[Opening Data for this exercise section]
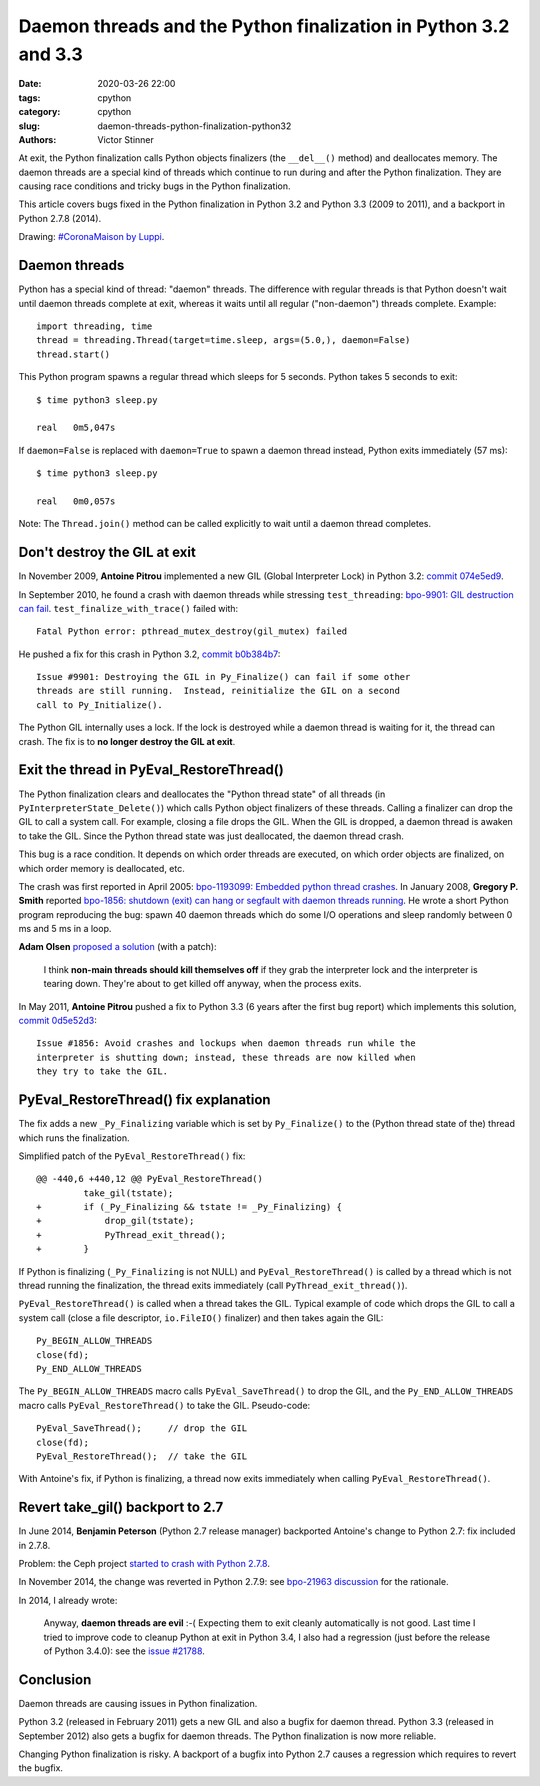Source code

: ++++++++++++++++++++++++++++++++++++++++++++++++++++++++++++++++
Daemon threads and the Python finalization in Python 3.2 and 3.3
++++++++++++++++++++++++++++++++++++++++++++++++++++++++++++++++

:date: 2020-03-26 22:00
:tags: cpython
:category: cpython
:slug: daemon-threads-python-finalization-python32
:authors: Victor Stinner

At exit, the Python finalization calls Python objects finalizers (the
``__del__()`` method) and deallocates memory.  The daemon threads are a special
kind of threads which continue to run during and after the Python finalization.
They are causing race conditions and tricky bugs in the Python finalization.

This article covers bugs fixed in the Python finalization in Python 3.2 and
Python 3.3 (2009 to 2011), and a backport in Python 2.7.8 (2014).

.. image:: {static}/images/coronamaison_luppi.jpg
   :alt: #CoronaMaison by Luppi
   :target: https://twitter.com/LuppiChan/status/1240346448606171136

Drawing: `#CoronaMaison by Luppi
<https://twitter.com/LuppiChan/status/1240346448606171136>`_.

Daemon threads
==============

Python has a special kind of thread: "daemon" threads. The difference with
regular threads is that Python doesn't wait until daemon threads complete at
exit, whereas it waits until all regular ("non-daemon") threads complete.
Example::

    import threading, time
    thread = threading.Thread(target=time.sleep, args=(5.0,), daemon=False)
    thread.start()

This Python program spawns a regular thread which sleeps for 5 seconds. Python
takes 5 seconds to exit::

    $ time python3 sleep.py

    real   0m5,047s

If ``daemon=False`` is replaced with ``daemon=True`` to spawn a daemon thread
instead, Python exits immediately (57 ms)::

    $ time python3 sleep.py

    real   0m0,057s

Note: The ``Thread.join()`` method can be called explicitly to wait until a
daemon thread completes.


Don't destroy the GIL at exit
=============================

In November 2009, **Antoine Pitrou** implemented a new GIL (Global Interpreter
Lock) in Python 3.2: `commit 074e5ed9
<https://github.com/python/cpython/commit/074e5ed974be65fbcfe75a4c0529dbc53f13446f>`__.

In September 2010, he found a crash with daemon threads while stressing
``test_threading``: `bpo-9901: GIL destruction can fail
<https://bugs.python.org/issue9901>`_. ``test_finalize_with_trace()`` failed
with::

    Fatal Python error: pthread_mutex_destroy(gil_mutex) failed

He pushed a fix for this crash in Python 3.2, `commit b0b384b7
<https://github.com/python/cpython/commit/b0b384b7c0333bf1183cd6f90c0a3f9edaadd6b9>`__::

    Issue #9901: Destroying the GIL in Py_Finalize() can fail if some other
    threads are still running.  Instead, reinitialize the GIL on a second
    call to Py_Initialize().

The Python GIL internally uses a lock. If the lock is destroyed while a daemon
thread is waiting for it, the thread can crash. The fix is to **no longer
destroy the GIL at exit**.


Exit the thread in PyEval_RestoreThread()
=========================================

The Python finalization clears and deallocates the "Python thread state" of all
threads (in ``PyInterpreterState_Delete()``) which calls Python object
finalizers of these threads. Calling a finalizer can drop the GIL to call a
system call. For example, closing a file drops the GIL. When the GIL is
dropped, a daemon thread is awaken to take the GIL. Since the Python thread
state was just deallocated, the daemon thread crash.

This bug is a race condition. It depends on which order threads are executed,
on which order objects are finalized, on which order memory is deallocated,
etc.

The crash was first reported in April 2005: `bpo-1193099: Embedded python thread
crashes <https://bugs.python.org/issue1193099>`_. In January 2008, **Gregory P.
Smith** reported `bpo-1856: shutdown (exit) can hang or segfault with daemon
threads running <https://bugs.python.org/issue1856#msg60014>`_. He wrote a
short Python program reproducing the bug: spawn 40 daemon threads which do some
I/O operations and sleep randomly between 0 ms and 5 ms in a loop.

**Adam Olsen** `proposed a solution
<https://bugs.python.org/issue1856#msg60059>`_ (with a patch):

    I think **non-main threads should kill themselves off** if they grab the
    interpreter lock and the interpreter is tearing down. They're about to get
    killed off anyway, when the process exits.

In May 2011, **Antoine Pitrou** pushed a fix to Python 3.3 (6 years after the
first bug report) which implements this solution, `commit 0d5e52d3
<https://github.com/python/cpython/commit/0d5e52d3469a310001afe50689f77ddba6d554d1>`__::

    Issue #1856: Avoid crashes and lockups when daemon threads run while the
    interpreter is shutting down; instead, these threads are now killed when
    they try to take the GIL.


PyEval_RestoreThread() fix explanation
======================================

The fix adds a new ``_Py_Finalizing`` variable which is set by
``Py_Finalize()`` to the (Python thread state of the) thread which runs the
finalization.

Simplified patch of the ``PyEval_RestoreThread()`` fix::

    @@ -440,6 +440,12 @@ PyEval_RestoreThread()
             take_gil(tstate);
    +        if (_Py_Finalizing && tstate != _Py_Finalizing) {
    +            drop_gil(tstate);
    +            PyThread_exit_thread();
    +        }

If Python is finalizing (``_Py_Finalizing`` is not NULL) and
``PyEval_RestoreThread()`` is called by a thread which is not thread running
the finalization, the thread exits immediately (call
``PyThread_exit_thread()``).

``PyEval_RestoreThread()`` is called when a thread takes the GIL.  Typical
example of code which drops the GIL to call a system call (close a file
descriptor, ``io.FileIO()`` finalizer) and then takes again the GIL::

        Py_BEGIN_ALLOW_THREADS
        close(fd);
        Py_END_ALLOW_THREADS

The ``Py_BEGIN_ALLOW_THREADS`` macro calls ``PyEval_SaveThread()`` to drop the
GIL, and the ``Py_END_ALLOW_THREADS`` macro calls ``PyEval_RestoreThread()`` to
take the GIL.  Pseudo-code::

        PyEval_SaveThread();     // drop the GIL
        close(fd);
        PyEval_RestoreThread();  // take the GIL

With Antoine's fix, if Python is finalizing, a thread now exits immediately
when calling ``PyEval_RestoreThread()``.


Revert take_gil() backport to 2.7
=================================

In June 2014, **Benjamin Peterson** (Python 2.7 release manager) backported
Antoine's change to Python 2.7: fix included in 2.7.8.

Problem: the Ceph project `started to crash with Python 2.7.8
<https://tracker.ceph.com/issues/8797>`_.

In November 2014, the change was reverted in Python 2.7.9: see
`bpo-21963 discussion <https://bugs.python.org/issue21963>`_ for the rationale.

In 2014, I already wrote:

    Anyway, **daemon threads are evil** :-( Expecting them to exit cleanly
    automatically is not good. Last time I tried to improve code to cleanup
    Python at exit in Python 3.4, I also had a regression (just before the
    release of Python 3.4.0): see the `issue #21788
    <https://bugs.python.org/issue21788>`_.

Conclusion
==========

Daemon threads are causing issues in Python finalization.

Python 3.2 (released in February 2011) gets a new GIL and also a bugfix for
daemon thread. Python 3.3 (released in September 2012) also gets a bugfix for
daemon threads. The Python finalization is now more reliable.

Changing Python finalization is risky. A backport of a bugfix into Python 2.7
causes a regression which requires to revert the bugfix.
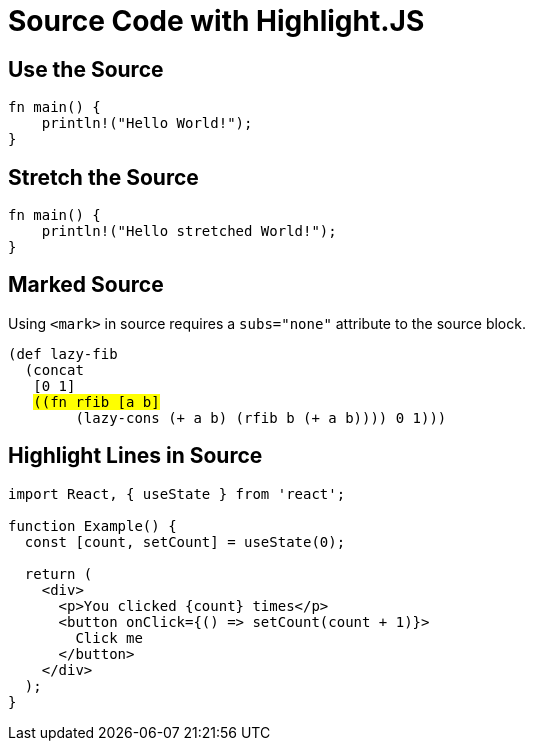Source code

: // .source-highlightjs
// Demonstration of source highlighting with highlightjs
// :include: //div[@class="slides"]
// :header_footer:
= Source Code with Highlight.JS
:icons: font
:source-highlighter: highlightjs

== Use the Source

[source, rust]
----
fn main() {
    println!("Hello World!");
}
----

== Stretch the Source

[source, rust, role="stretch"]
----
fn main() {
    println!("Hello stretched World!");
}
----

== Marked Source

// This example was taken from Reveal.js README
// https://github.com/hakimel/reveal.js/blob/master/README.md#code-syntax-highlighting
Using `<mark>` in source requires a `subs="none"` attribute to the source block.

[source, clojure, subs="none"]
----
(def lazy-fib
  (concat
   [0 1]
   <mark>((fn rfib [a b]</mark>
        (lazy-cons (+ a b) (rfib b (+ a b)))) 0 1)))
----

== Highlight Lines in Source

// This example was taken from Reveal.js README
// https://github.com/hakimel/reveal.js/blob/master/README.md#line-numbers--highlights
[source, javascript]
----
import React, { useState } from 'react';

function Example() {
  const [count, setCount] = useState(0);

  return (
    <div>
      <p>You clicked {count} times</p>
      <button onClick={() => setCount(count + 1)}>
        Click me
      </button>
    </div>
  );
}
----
[Closing Data for this exercise section]
- _Directions for this task_:
Using only the entries above, output the line with "He pushed a", the line with "segfault with daemon", and all lines between them, exactly as they stand.

- _Solution to this task_:
He pushed a fix for this crash in Python 3.2, `commit b0b384b7
<https://github.com/python/cpython/commit/b0b384b7c0333bf1183cd6f90c0a3f9edaadd6b9>`__::

    Issue #9901: Destroying the GIL in Py_Finalize() can fail if some other
    threads are still running.  Instead, reinitialize the GIL on a second
    call to Py_Initialize().

The Python GIL internally uses a lock. If the lock is destroyed while a daemon
thread is waiting for it, the thread can crash. The fix is to **no longer
destroy the GIL at exit**.


Exit the thread in PyEval_RestoreThread()
=========================================

The Python finalization clears and deallocates the "Python thread state" of all
threads (in ``PyInterpreterState_Delete()``) which calls Python object
finalizers of these threads. Calling a finalizer can drop the GIL to call a
system call. For example, closing a file drops the GIL. When the GIL is
dropped, a daemon thread is awaken to take the GIL. Since the Python thread
state was just deallocated, the daemon thread crash.

This bug is a race condition. It depends on which order threads are executed,
on which order objects are finalized, on which order memory is deallocated,
etc.

The crash was first reported in April 2005: `bpo-1193099: Embedded python thread
crashes <https://bugs.python.org/issue1193099>`_. In January 2008, **Gregory P.
Smith** reported `bpo-1856: shutdown (exit) can hang or segfault with daemon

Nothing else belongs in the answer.